**WORK TASK A**
Name each experiment operation that Suresh lists in the email thread below when asking whether a configure experiment should be added.
**WORK TASK B**
Please quote the part of the email thread that opens with the words containing "But I agree" and closes with "interpretation [1].".

**TEXT FOR ANALYSIS**

Content starts

I see Amila’s point and can be argued that, Airavata Client can fetch 
experiment, modify what is needed and re-submit as a new experiment.

But I agree with Saminda, if an experiment has dozens of inputs and if say only 
parameter or scheduling info needs to be changes, cloning makes it useful. The 
challenge though is how to communicate what all needs to be changed? Should we 
assume anything explicitly not passed remains as original experiment and the 
ones passed are overridden? 

I think the word clone seems fine and also aligns with the Java Clone 
interpretation [1].

This brings up another question, should there be only create, launch, clone and 
terminate experiments or should we also have a configure experiment? The 
purpose of configure is to let the client slowly load up the object as it has 
the information and only launch it when it is ready. That way portals need not 
have an intermediate persistence for these objects and facilitate users to 
build an experiment in long sessions. Thought?

Suresh
[1] - http://docs.oracle.com/javase/7/docs/api/java/lang/Object.html#clone()

On Jan 17, 2014, at 2:05 PM, Saminda Wijeratne <[email protected]> wrote:

> an experiment will not define new descriptors but rather point to an existing 
> descriptor(s). IMO (correct me if I'm wrong),
> 
> Experiment = Application + Input value(s) for application + Configuration 
> data for managing job
> 
> Application = Service Descriptor + Host Descriptor + Application Descriptor
> 
> Thus for an experiment it involves quite the amount of data of which needs to 
> be specified. Thus it is easier to make a copy of it rather than asking the 
> user to specify all of the data again when only there are very few changes 
> compared to original experiment. Perhaps the confusion here is the word 
> "clone"?
> 
> 
> On Fri, Jan 17, 2014 at 10:20 AM, Amila Jayasekara <[email protected]> 
> wrote:
> This seems like adding new experiment definition. (i.e. new descriptors).
> As far as I understood this should be handled at UI layer (?). For the 
> backend it will just be new descriptor definitions (?).

Content ends

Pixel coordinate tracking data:
Content starts

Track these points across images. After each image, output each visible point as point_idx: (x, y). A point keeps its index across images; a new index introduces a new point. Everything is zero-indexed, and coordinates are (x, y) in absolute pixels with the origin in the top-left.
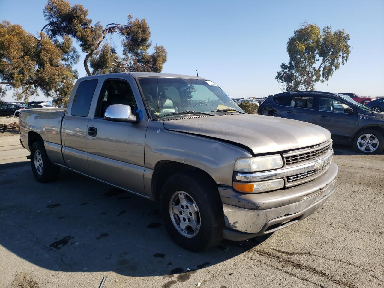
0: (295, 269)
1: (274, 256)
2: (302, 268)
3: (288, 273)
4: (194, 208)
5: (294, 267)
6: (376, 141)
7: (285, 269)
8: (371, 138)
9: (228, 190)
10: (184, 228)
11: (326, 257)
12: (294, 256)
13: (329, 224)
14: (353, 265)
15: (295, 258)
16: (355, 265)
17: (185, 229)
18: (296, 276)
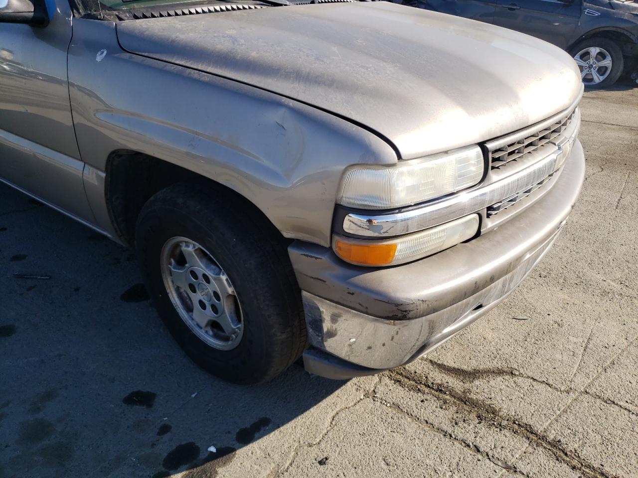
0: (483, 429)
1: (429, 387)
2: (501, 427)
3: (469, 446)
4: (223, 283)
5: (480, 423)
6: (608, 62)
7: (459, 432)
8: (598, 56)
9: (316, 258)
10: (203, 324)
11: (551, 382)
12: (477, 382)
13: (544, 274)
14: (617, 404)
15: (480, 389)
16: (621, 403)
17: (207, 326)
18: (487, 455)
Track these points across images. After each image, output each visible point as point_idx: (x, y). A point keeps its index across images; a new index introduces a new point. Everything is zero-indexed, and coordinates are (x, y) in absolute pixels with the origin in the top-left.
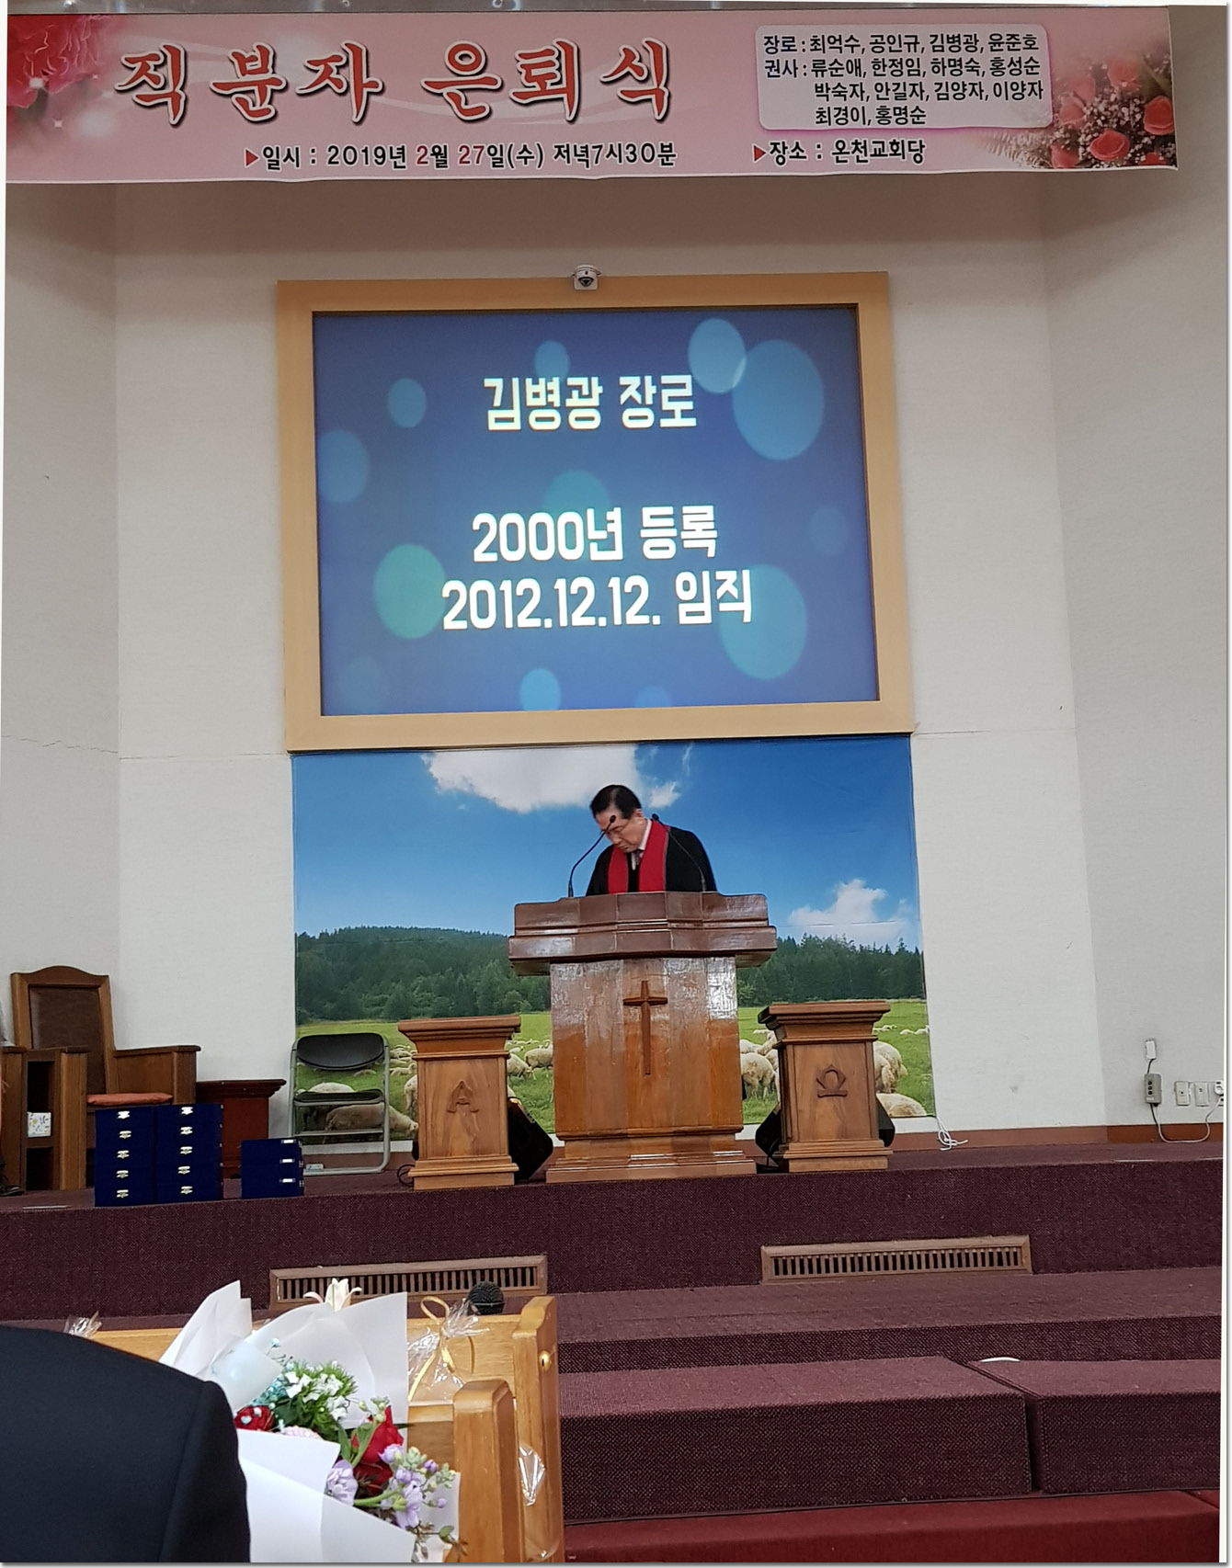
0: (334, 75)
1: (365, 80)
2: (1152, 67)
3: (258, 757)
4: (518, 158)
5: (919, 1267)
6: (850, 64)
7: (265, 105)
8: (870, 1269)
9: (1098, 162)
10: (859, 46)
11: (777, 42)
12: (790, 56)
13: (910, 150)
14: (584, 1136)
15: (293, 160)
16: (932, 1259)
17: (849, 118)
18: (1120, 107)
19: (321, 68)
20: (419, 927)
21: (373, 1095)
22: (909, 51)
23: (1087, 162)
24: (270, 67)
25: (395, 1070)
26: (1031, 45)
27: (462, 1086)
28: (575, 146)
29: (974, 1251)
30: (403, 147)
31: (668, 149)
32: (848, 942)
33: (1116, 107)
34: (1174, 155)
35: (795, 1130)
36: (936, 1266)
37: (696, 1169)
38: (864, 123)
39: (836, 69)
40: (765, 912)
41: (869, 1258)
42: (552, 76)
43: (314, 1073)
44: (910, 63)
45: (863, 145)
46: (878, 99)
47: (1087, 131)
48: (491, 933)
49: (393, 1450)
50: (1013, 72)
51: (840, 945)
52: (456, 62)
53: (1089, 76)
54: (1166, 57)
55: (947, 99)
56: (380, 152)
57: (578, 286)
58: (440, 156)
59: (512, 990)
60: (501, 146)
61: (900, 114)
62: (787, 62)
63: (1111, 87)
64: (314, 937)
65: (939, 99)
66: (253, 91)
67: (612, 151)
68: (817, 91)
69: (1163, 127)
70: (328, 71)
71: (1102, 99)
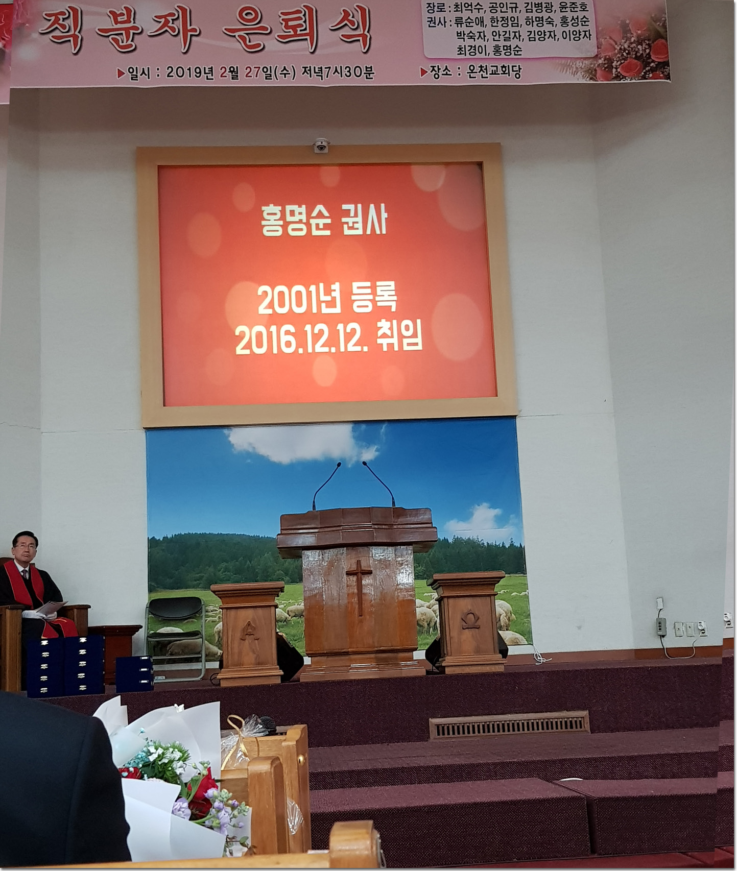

Content ends

**ANSWER SPACE A**
create, launch, clone, terminate, configure

**ANSWER SPACE B**
But I agree with Saminda, if an experiment has dozens of inputs and if say only 
parameter or scheduling info needs to be changes, cloning makes it useful. The 
challenge though is how to communicate what all needs to be changed? Should we 
assume anything explicitly not passed remains as original experiment and the 
ones passed are overridden? 

I think the word clone seems fine and also aligns with the Java Clone 
interpretation [1].